Vorliegender Text:
= = = =
Editorial

Kommen die Bewegungen, mit denen wir kämpfen, aus der Form?

Im äußeren *ing *un macht man es sich leicht und vergreift sich am Naheliegenden: an den Formen bzw. an den darin enthaltenen Bewegungen.

Wenn man das gesamte Bewegungsgeschehen, den Ablauf einer Form in immer kleinere Einheiten zerlegt, kann man durch sezierendes Freilegen zu einzelnen Bewegungen gelangen, die man dann separat und kontextunabhängig einübt, wodurch sie zu „Techniken“ werden.

Man schafft sich also einen Vorrat an Lösungen („Techniken“) an, mit dem man hofft, eine plötzlich auftretende Angriffssituation lösen zu können.

Auf den Punkt gebracht, könnte man sagen, man legt sich eine Anzahl Standard-Antworten zurecht und bimst sie sich ein, in der naiven Erwartung, dass der Gegner mit seinem Angriff netterweise eine Frage stellt, zu der wir uns eine Antwort eingeschliffen haben.

Dabei gehen die meisten Kampfkünste zu allem Unglück auch noch von ihren eigenen, (eigentümlichen) Angriffen aus, mit denen uns auf der Straße kein Schläger angreift, weil er sie nicht kennt.
Oder sie stellen ihr Training auf Angriffstechniken ab, die vielleicht vor ein paar hundert Jahren in einer bestimmten Gegend Asiens von den Kampfkunststilen der Nachbarschaft benutzt wurden, hier bei uns im Westen aber nicht gebräuchlich sind.

Und selbst wenn die einstudierten Antworten mit den zur Zeit gängigen Angriffen zu tun hätten, würde das uns nicht viel helfen, denn nicht nur die Bewegungswissenschaftler wissen, dass es in der Realität nie zwei identische Bewegungen geben kann. (Nicht einmal derselbe Angreifer könnte seinen Angriff exakt wiederholen). Das heißt, selbst falls der Angreifer uns mit der Technik angreift, auf die wir uns in der Schule vorbereitet haben, wird die Bewegungs-Frage nicht zu unserer Bewegungs-Antwort passen.

Welchem Lehrer ist das noch nicht passiert: Eben haben wir einen Schüler wie im Bilderbuch abgewehrt und wollen nun diese Bewegungs-Antwort stolz der erwartungsvollen Klasse zeigen. Aber die Vorführung misslingt, denn unser „Gegner“ kann kein zweites Mal in genau derselben Weise angreifen. Deshalb habe ich mir solch ein Verfahren schon vor Jahrzehnten abgewöhnt.

Jede lebendige Bewegung ist einmalig!
= = = =
Zu bearbeitende Datensätze:

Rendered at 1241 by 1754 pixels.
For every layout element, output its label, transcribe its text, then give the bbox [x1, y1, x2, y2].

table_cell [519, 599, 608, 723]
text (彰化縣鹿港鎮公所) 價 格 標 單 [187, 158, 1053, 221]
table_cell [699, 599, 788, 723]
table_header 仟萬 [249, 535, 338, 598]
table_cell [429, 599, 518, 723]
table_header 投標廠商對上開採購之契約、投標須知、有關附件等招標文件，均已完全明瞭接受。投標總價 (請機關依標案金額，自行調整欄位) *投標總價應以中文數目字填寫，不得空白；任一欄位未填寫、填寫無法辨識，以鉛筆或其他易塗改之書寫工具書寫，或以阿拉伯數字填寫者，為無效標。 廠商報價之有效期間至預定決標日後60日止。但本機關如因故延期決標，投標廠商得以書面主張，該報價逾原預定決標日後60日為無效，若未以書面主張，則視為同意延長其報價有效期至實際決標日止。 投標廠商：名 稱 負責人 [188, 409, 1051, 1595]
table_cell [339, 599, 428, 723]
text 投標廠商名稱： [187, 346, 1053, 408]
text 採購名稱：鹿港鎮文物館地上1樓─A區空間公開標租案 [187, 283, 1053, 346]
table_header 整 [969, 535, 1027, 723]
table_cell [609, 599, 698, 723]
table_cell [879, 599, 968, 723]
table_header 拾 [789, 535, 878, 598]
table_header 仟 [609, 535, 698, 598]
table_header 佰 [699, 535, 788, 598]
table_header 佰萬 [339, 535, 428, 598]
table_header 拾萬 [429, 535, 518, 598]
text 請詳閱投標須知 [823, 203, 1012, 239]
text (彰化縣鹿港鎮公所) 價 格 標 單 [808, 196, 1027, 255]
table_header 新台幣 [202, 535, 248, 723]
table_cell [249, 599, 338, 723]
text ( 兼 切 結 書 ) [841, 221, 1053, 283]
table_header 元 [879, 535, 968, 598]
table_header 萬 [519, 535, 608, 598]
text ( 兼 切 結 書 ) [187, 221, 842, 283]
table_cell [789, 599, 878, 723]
= = = =
Schriftliche Aufgabe 1:
Ersetze in den Datensätzen vom Anfang bis einschließlich der Zeile mit „For every layout“ das Wort „pixels“ durch „px“ und gib nur diese Zeilen sonst unverändert wieder.
Schriftliche Aufgabe 2:
Führe den Text über das Einüben von Kampfkunstbewegungen im Anschluss an seinen letzten Satz weiter.

Lösung 1:
Rendered at 1241 by 1754 px.
For every layout element, output its label, transcribe its text, then give the bbox [x1, y1, x2, y2].

Lösung 2:
Auswendig gelernte Antworten versagen aber nicht nur deshalb, sondern weil wir gespeicherte Antworten nicht schnell genug aufrufen können. Sie fallen uns meist erst zu Hause ein, wenn längst alles vorbei ist.

Wir Männer kennen das vom Flirten. Zu Hause geistreiche Sprüche auswendig zu lernen, um damit bei der Dame vor Ort zu punkten, klappt nicht. Dann sitzt man wie ein steifer Tölpel rum, trägt nicht zur Unterhaltung bei, sondern wartet nur auf den geeigneten Augenblick, wo man seinen klugen Spruch mit Gewalt reinquetschen kann.
Schlagfertigkeit und harmonischer Smalltalk geht anders.

Hier schlägt dann in der „kämpferischen“ Kommunikation die Stunde der Muckis: Mit Gewalt kann man manchmal eine Technik („Antwort auf Vorrat“), die nicht wirklich passt, „passend machen“.
Dass das dann eher ein „Krampf“ ist als ein Kampf, liegt auf der Hand. Von Mühelosigkeit, Leichtigkeit und Eleganz keine Spur. Dafür muss man keine Kampf-Kunst betreiben.

Es ist eine verbreitete Fehleinschätzung, dass wir die Formen und deren Bewegungen lernen, um sie im Kampf zur Anwendung zu bringen.
Dass z.B. die 1. Form kein Fundus an Techniken gegen heute auf der Straße zu erwartende Standardangriffe sein kann, ist offenbar. Diese Bewegungsform steht am Anfang der Ausbildung eines Anfängers, der seine Tasse leeren und noch einmal ganz von vorn anfangen soll, falls er vorher einen anderen Stil betrieben hat. Die SNT soll ihm – entgegen der Auffassung im äußeren *ing *un – nicht Bewegungen beibringen, mit denen er kämpfen soll, indem er sie anwendet.

Die SiuNimTau – insbesondere ihr Kernstück, der langsam auszuführende 3. Satz – soll ihm nach chan(zen-)buddhistischer Auffassung beibringen, wie er WT lernen kann.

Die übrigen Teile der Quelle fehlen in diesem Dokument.